§ **PASSAGE TO READ**
## Begin
World Series -- home field

14 Sep 2019

Reading time ~9 minutes

yankees vs braves

Home field advantage

The home field advantage is the edge which a team may have when playing a game at its home stadium. For example, it is the edge the Braves may have over the Yankees when the head-to-head match-up is in Atlanta. It is the advantage the Yankees may have when the head-to-head match-up is in New York.

The term is widely used in best-of-seven playoff formats as being given to the team that is scheduled to play one more game at home than their opponent if all necessary games are played.
## End
§ **PROVIDED DATA**
## Begin
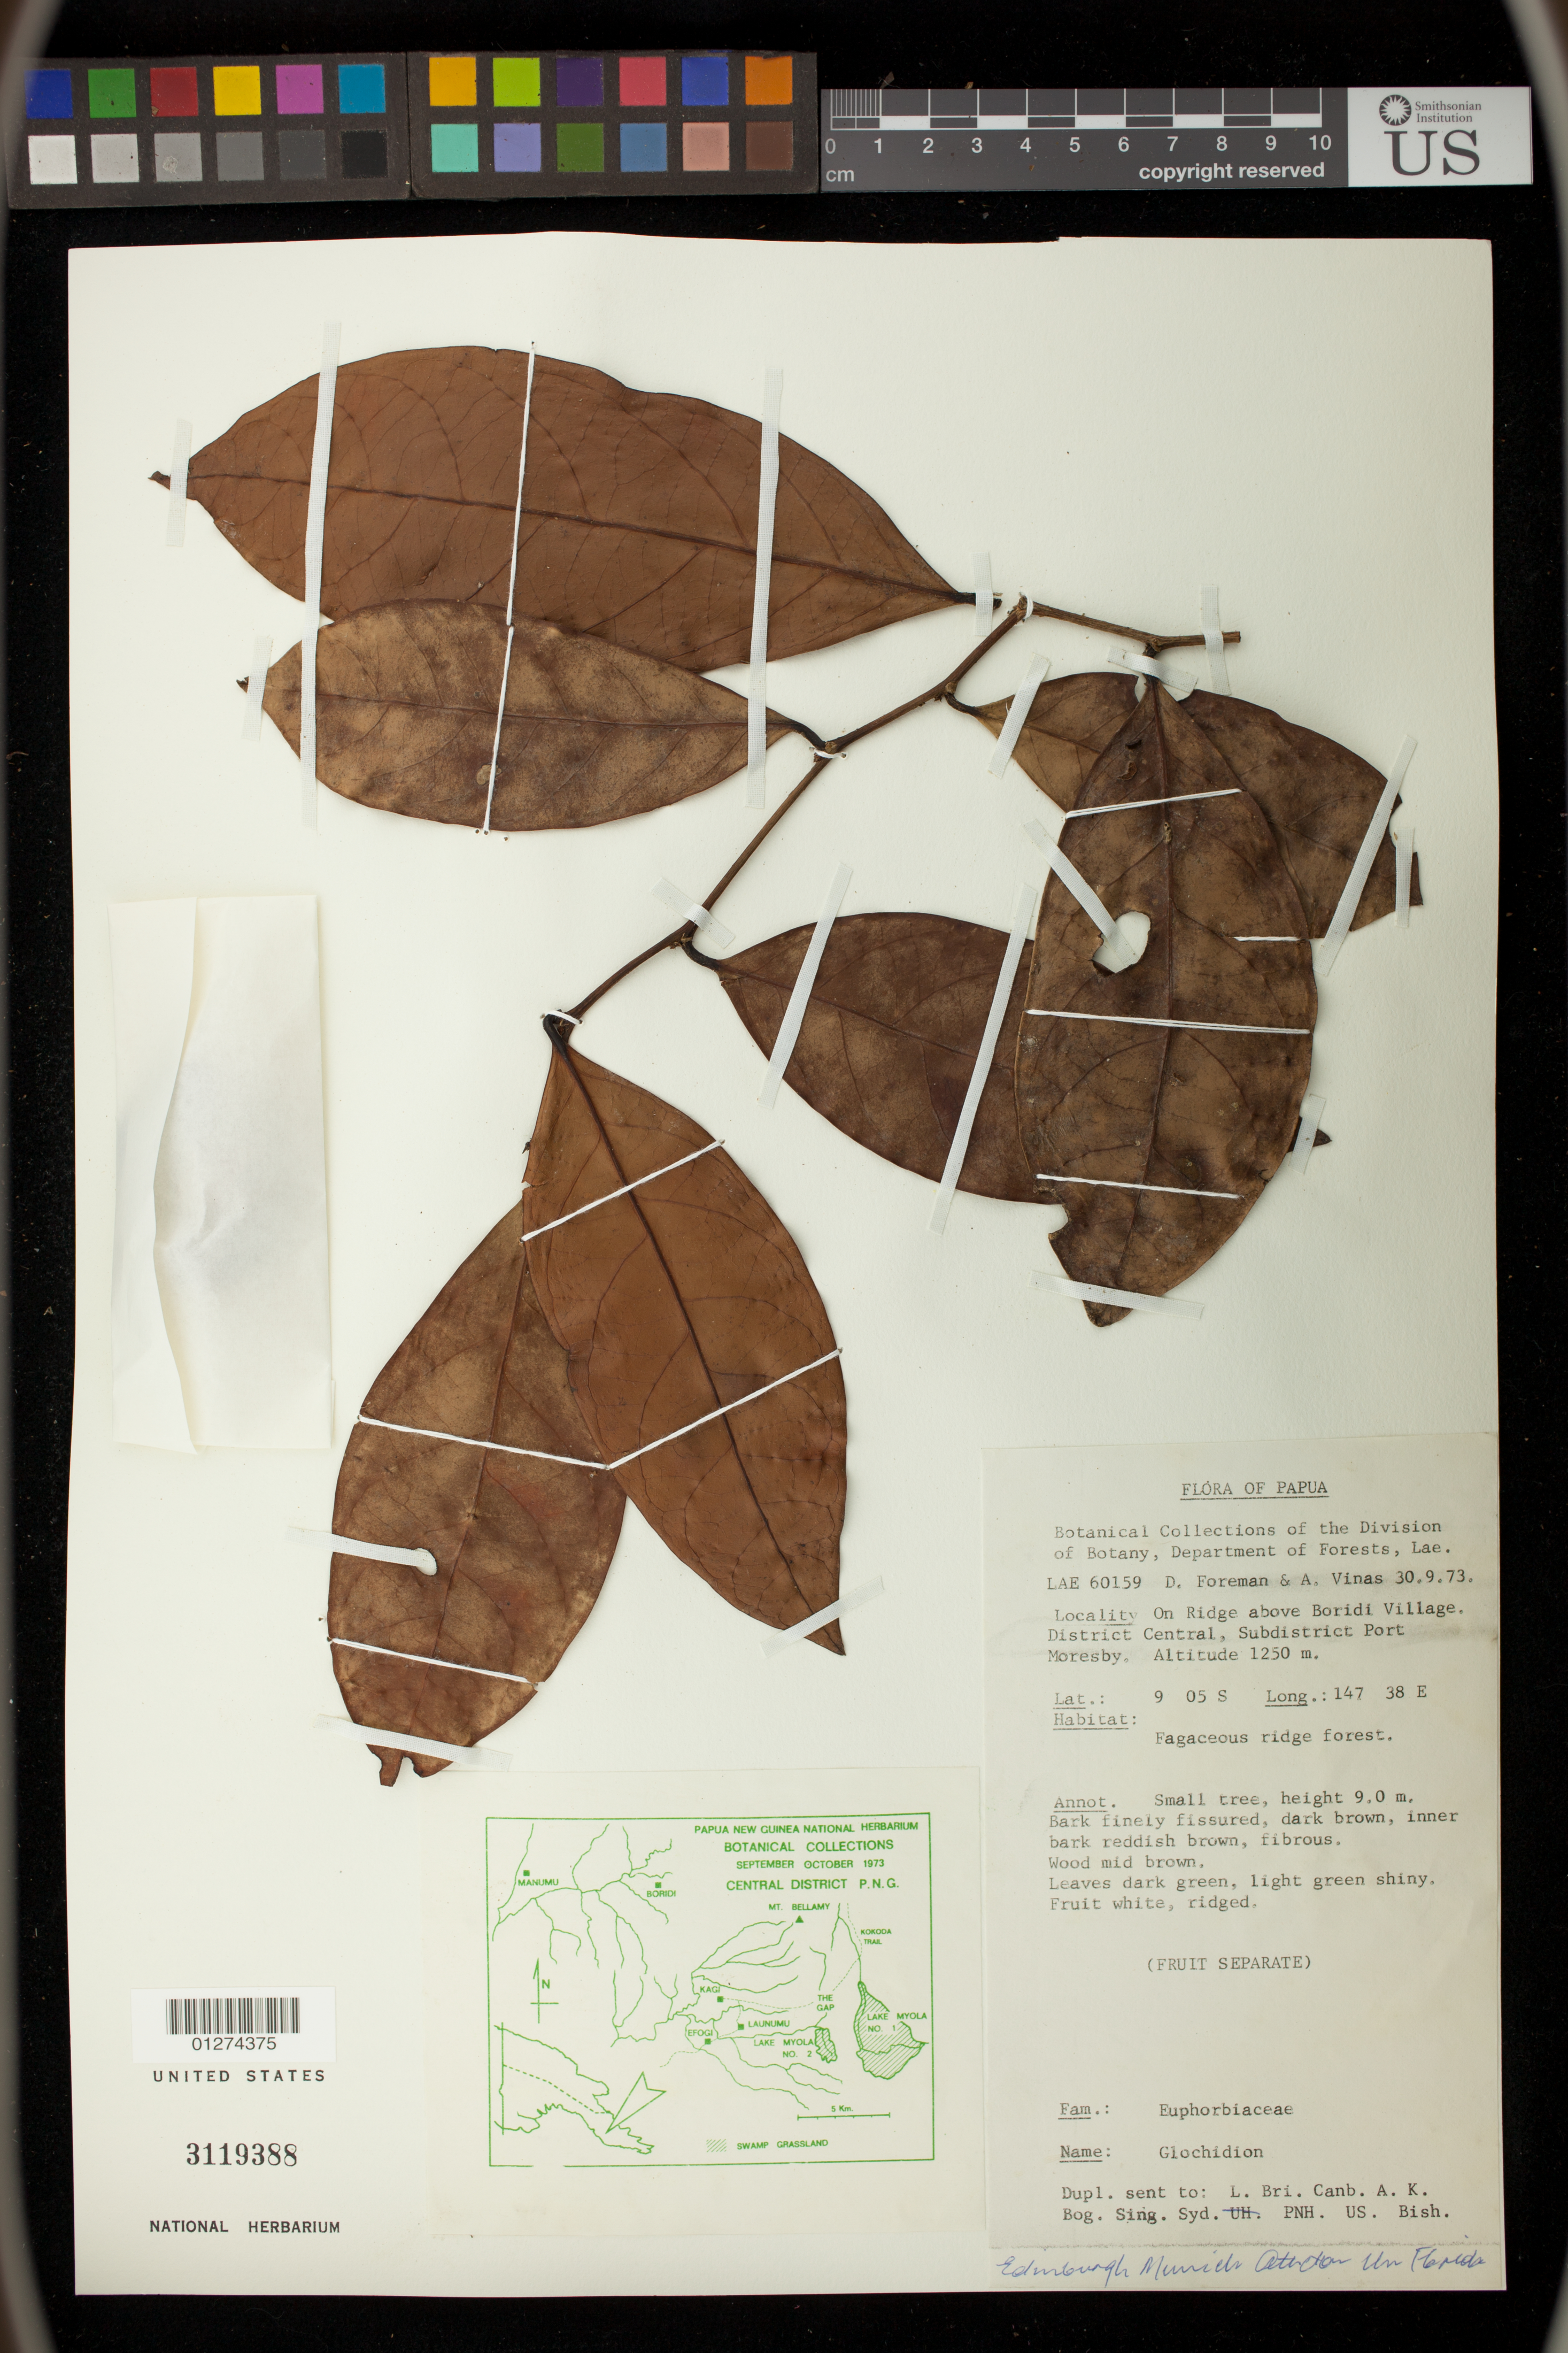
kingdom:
## End
§ **EXERCISES TO COMPLETE**
[a] How does the text on home field advantage define the term?
[b] Continue the piece on World Series home field advantage from the point where it stops.
The lines were taken from a different source than the text.

§ **RESULTS**
[a] It is the edge a team may have when playing a game at its home stadium.

[b]
Suppose best-of-seven series follow a “2-3-2” format, the sequence of game locations is {NYC, NYC, ATL, ATL, ATL, NYC, NYC}

In a 2-3-2 series, the first two games are played at the home venue of a team with the better regular-season record, the next three games (including the fifth, if necessary) are played at the home of the team with the worse regular-season record, and the final two games (if necessary) are played at the home of the team with the better regular-season record

Assumption

Probability	Definition
P_B	the probability that the Braves win a single head-to-head match-up with the Yankees, under the assumption that home field advantage doesn’t exist
P_B^H	the probability that the Braves win a single head-to-head match-up with the Yankees as the home team (H for home)
P_B^A	the probability that the Braves win a single head-to-head match-up with the away team (A for away)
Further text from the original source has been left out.